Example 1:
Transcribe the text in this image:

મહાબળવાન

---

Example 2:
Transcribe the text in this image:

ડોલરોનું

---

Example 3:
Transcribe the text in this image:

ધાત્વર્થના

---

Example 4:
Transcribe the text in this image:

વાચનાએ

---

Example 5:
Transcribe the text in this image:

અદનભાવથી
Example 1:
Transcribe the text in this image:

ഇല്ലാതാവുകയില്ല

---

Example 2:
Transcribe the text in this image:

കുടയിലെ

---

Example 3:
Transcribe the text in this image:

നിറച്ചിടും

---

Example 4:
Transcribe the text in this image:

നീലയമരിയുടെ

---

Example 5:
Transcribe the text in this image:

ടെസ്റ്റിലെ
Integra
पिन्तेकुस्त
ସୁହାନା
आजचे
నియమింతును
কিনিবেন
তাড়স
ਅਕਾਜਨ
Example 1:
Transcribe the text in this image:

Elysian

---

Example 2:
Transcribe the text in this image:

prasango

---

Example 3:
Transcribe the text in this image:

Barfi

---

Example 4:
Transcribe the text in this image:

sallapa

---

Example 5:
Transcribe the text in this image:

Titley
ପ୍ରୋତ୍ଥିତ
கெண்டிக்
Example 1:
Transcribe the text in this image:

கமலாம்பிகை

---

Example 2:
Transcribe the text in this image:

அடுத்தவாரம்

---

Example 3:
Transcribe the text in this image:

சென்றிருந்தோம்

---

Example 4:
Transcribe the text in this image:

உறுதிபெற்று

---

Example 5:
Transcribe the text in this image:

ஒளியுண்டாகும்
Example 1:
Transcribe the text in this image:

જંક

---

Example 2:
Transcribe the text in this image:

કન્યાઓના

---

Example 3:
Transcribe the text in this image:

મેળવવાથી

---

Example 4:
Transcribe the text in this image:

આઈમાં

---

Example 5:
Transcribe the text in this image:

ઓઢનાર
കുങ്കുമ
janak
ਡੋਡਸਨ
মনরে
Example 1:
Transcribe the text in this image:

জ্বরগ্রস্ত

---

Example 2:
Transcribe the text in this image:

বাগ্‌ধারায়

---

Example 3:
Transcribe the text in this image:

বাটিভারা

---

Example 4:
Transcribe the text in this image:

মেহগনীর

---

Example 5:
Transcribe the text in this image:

**What this task involves**
Recite the full listing above exactly.

**Answer area**
Example 1:
Transcribe the text in this image:

મહાબળવાન

---

Example 2:
Transcribe the text in this image:

ડોલરોનું

---

Example 3:
Transcribe the text in this image:

ધાત્વર્થના

---

Example 4:
Transcribe the text in this image:

વાચનાએ

---

Example 5:
Transcribe the text in this image:

અદનભાવથી
Example 1:
Transcribe the text in this image:

ഇല്ലാതാവുകയില്ല

---

Example 2:
Transcribe the text in this image:

കുടയിലെ

---

Example 3:
Transcribe the text in this image:

നിറച്ചിടും

---

Example 4:
Transcribe the text in this image:

നീലയമരിയുടെ

---

Example 5:
Transcribe the text in this image:

ടെസ്റ്റിലെ
Integra
पिन्तेकुस्त
ସୁହାନା
आजचे
నియమింతును
কিনিবেন
তাড়স
ਅਕਾਜਨ
Example 1:
Transcribe the text in this image:

Elysian

---

Example 2:
Transcribe the text in this image:

prasango

---

Example 3:
Transcribe the text in this image:

Barfi

---

Example 4:
Transcribe the text in this image:

sallapa

---

Example 5:
Transcribe the text in this image:

Titley
ପ୍ରୋତ୍ଥିତ
கெண்டிக்
Example 1:
Transcribe the text in this image:

கமலாம்பிகை

---

Example 2:
Transcribe the text in this image:

அடுத்தவாரம்

---

Example 3:
Transcribe the text in this image:

சென்றிருந்தோம்

---

Example 4:
Transcribe the text in this image:

உறுதிபெற்று

---

Example 5:
Transcribe the text in this image:

ஒளியுண்டாகும்
Example 1:
Transcribe the text in this image:

જંક

---

Example 2:
Transcribe the text in this image:

કન્યાઓના

---

Example 3:
Transcribe the text in this image:

મેળવવાથી

---

Example 4:
Transcribe the text in this image:

આઈમાં

---

Example 5:
Transcribe the text in this image:

ઓઢનાર
കുങ്കുമ
janak
ਡੋਡਸਨ
মনরে
Example 1:
Transcribe the text in this image:

জ্বরগ্রস্ত

---

Example 2:
Transcribe the text in this image:

বাগ্‌ধারায়

---

Example 3:
Transcribe the text in this image:

বাটিভারা

---

Example 4:
Transcribe the text in this image:

মেহগনীর

---

Example 5:
Transcribe the text in this image:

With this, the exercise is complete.